If True, LinearRegression tries to correct for the global mean of y. If False, the model expects that you have centered the data.

copy_Xboolean, default=True

If True, X will never be mutated. Setting to False may reduce memory usage, at the cost of potentially mutating X.

verboseint or boolean, default=False

Sets logging level. It must be one of cuml.common.logger.level_*. See Verbosity Levels for more info.

output_type{‘input’, ‘array’, ‘dataframe’, ‘series’, ‘df_obj’, ‘numba’, ‘cupy’, ‘numpy’, ‘cudf’, ‘pandas’}, default=None

Return results and set estimator attributes to the indicated output type. If None, the output type set at the module level (cuml.global_settings.output_type) will be used. See Output Data Type Configuration for more info.

Attributes:

coef_array, shape (n_features,) or (n_targets, n_features)

The estimated coefficients for the linear regression model.

intercept_float or array, shape (n_targets,)

The independent term. If fit_intercept is False, will be 0. Will be an array when fit on multi-target y, otherwise will be a float.

Methods

fit(self, X, y[, sample_weight, convert_dtype])

Fit the model with X and y.

Notes

LinearRegression suffers from multicollinearity (when columns are correlated with each other), and variance explosions from outliers.
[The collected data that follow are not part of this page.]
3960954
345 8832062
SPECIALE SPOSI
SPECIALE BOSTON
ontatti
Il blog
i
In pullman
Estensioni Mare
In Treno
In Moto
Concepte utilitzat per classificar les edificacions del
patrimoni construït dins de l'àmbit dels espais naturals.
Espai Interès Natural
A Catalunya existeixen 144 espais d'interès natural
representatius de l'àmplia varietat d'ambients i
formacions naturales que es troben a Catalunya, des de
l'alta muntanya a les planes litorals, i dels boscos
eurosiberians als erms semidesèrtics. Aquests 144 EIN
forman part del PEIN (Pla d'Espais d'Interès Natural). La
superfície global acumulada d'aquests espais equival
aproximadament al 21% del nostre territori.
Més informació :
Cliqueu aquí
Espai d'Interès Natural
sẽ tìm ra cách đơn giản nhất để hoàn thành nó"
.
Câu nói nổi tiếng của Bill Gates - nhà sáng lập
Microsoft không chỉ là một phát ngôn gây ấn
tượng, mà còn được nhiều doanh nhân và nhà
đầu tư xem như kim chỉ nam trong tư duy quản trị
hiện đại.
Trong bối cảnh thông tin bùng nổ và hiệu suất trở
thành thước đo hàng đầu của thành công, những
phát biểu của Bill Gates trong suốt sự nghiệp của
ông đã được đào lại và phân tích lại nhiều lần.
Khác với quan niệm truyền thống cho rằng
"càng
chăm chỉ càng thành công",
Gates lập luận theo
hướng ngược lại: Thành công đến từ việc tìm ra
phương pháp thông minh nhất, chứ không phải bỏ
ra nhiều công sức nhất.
Consider using Ridge to fix the multicollinearity problem, and consider maybe first DBSCAN to remove the outliers, or statistical analysis to filter possible outliers.
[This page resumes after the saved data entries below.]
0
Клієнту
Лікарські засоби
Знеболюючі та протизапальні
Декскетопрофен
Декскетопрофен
Applications of LinearRegression

LinearRegression is used in regression tasks where one wants to predict say sales or house prices. It is also used in extrapolation or time series tasks, dynamic systems modelling and many other machine learning tasks. This model should be first tried if the machine learning problem is a regression task (predicting a continuous variable).
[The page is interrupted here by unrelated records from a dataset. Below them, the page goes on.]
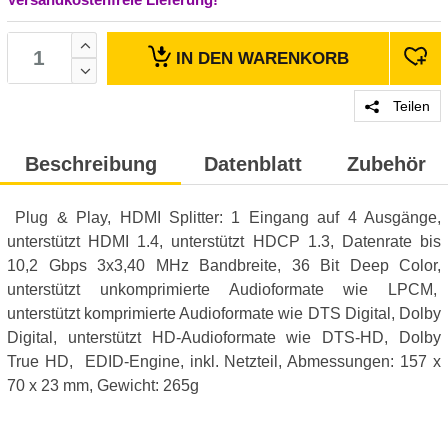
IN DEN
WARENKORB
Teilen
Beschreibung
Datenblatt
Zubehör
Plug & Play, HDMI Splitter: 1 Eingang auf 4 Ausgänge,
unterstützt HDMI 1.4, unterstützt HDCP 1.3, Datenrate bis
10,2 Gbps 3x3,40 MHz Bandbreite, 36 Bit Deep Color,
unterstützt unkomprimierte Audioformate wie LPCM,
unterstützt komprimierte Audioformate wie DTS Digital, Dolby
Digital, unterstützt HD-Audioformate wie DTS-HD, Dolby
True HD, EDID-Engine, inkl. Netzteil, Abmessungen: 157 x
70 x 23 mm, Gewicht: 265g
For additional information, see scikit-learn’s documentation for sklearn.linear_model.LinearRegression.

For an additional example see the OLS notebook.

Examples

>>> import cupy as cp
>>> from cuml.linear_model import LinearRegression
>>> X = cp.array([[1, 1], [1, 2], [2, 2], [2, 3]], dtype=cp.float32)
>>> y = cp.array([6.0, 8.0, 9.0, 11.0], dtype=cp.float32)
>>> model = LinearRegression().fit(X, y)

>>> X_test = cp.array([[3, 5], [2, 5]], dtype=cp.float32)
>>> model.predict(X_test)
array([16.      , 14.999999], dtype=float32)

fit(self, X, y, sample_weight=None, *, convert_dtype=True) → 'LinearRegression'

Fit the model with X and y.

Parameters:

Xarray-like (device or host) shape = (n_samples, n_features)

Dense matrix. If datatype is other than floats or doubles, then the data will be converted to float which increases memory utilization. Set the parameter convert_dtype to False to avoid this, then the method will throw an error instead. Acceptable formats: CUDA array interface compliant objects like CuPy, cuDF DataFrame/Series, NumPy ndarray and Pandas DataFrame/Series.

yarray-like (device or host) shape = (n_samples, 1)

Dense matrix. If datatype is other than floats or doubles, then the data will be converted to float which increases memory utilization. Set the parameter convert_dtype to False to avoid this, then the method will throw an error instead. Acceptable formats: CUDA array interface compliant objects like CuPy, cuDF DataFrame/Series, NumPy ndarray and Pandas DataFrame/Series.

sample_weightarray-like (device or host) shape = (n_samples,), default=None

The weights for each observation in X. If None, all observations are assigned equal weight. Acceptable dense formats: CUDA array interface compliant objects like CuPy, cuDF DataFrame/Series, NumPy ndarray and Pandas DataFrame/Series.

convert_dtypebool, optional (default = True)

When set to True, the train method will, when necessary, convert y to be the same data type as X if they differ. This will increase memory used for the method.